Keynote Talks
CANDAR Keynote
Keynote1
- Chair: Victor Parque (Hiroshima University)
- Speaker: Yusheng Ji (NII)
- Title: Network Resource Management with Distributed Intelligence
- Abstract: To meet the heterogeneous service demands of future applications, ranging from holographic communications, massive digital-twins, to large scale Internet of Things, next generation mobile networks (6G) will require unprecedented management agility, stringent quality-of-service guarantees, and real-time adaptability. To cope with the increasing control complexity and physical constraints of wide-area deployments, 6G networks will evolve to be AI-native by design, integrating machine-learning (ML) capabilities through layers of the architecture. In this talk we focus on how distributed intelligence can deliver efficient network-resource management at scale. We highlight some use cases for harnessing distributed intelligence to unlock edge devices’ potential, demonstrating tangible gains in throughput, energy efficiency, and reduced control overhead across large-scale systems.
Keynote2
- Chair: Michihiro Koibuchi (National Institute of Informatics)
- Speaker: Yoshifumi Ujibashi (Fujitsu Limited)
- Title: AI computing broker: An AI Processing Optimization Middleware
- Abstract: The explosive growth in demand for generative AI has created unprecedented requirements for GPUs on which AI processing is executed.However, the consequent surge in data center power consumption and increased hardware costs pose an urgent challenge to sustainability and operational efficiency. To address this global societal issue, we have developed “AI Computing Broker,” a middleware technology designed to automatically optimize computations for AI workloads running on GPU servers. This technology features the “Adaptive GPU Allocator” that dynamically allocates GPU resources in real-time to AI processes with high GPU utilization. Unlike conventional job-level allocation, our technology optimizes GPU allocation by dynamically assigning resources based on our processing-level allocation technique. This allows us to maximize the utilization of GPU computational resources, significantly enhancing GPU operational efficiency. This talk introduces technical details of AI Computing Broker, its practical implications, and its use cases for AI infrastructure and AI services.
Keynote3
- Chair: Jacir L. Bordim (University of Brasilia)
- Speaker: Koji Nakano (Hiroshima University)
- Title: QUBO++: A Native-HUBO, High-Performance C++ Library with a Multi-GPU Solver
- Abstract: QUBO++ is a high-performance C++ library for higher-order unconstrained binary optimization (HUBO) that integrates symbolic preprocessing of HUBO expressions with three bundled solvers, including a multi-GPU acceleration engine.
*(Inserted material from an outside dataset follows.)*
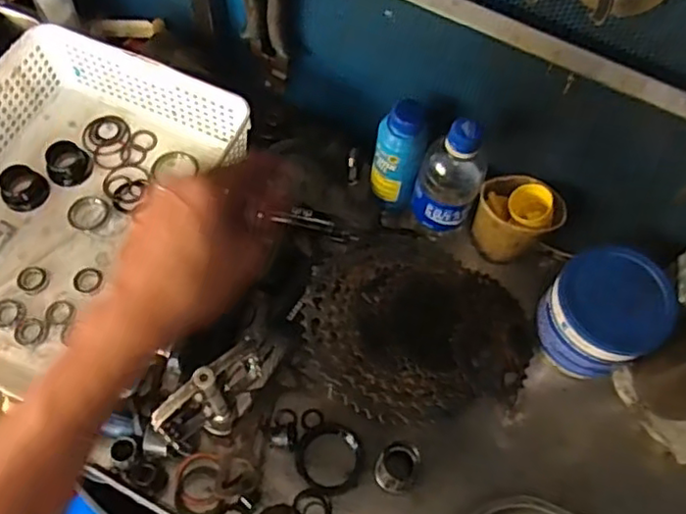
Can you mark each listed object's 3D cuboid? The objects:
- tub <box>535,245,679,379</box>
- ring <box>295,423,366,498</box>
[{"bbox_3d":[0.244,0.052,0.596,0.106,0.081,0.099,2,61,-3],"label":"tub"},{"bbox_3d":[-0.011,0.182,0.574,0.060,0.016,0.061,2,61,-3],"label":"ring"}]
Unlike most toolchains that convert HUBO to QUBO via auxiliary variables—causing model blow-up, excessive memory use, and runtime overhead—QUBO++ handles HUBO natively, preserving sparsity and structure to achieve faster model construction and more efficient search on modern GPUs. Its C++-embedded domain-specific language (DSL) allows users to describe HUBO models naturally as algebraic expressions, while the compiled implementation minimizes orchestration overhead and achieves near-hardware throughput on large instances. This keynote will introduce the framework’s design and solver architecture, and present performance comparisons with representative Python-based tools. We conclude with a brief case study: deploying QUBO++ for production scheduling in a heat-treatment factory, where the system automated a task that previously required about two hours of manual operator work, generating an optimal schedule in about one minute.